> **How to complete this task**
In the data below, find the line containing "एरोपोनिक सिस्टम में खर्च", then set down that line and every later line up to and including the line containing "आलू की खेती", exactly.

::: Task data :::

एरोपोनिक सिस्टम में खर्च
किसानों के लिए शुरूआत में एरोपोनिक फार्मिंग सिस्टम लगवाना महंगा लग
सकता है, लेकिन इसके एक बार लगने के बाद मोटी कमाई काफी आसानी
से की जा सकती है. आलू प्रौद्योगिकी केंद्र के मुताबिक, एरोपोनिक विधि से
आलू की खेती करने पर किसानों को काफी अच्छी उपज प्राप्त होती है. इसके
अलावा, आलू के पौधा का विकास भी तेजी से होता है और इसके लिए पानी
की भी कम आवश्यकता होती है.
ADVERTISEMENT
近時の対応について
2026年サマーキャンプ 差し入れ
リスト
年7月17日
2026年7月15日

:::
::: Task data :::

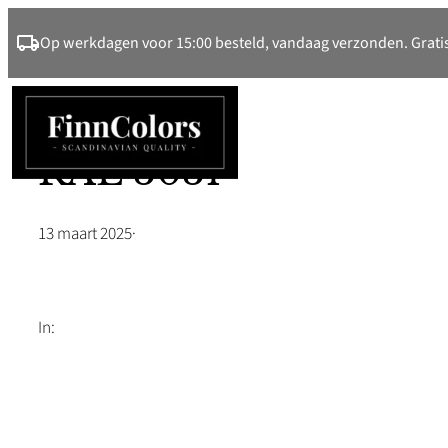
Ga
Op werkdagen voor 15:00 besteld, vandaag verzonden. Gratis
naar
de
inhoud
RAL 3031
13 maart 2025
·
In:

:::
::: Task data :::

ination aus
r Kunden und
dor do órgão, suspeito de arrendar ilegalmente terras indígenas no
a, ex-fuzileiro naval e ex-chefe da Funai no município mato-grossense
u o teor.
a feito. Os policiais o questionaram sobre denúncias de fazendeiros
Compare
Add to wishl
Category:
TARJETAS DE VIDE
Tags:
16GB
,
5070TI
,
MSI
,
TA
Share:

:::

> **Solution**
एरोपोनिक सिस्टम में खर्च
किसानों के लिए शुरूआत में एरोपोनिक फार्मिंग सिस्टम लगवाना महंगा लग
सकता है, लेकिन इसके एक बार लगने के बाद मोटी कमाई काफी आसानी
से की जा सकती है. आलू प्रौद्योगिकी केंद्र के मुताबिक, एरोपोनिक विधि से
आलू की खेती करने पर किसानों को काफी अच्छी उपज प्राप्त होती है. इसके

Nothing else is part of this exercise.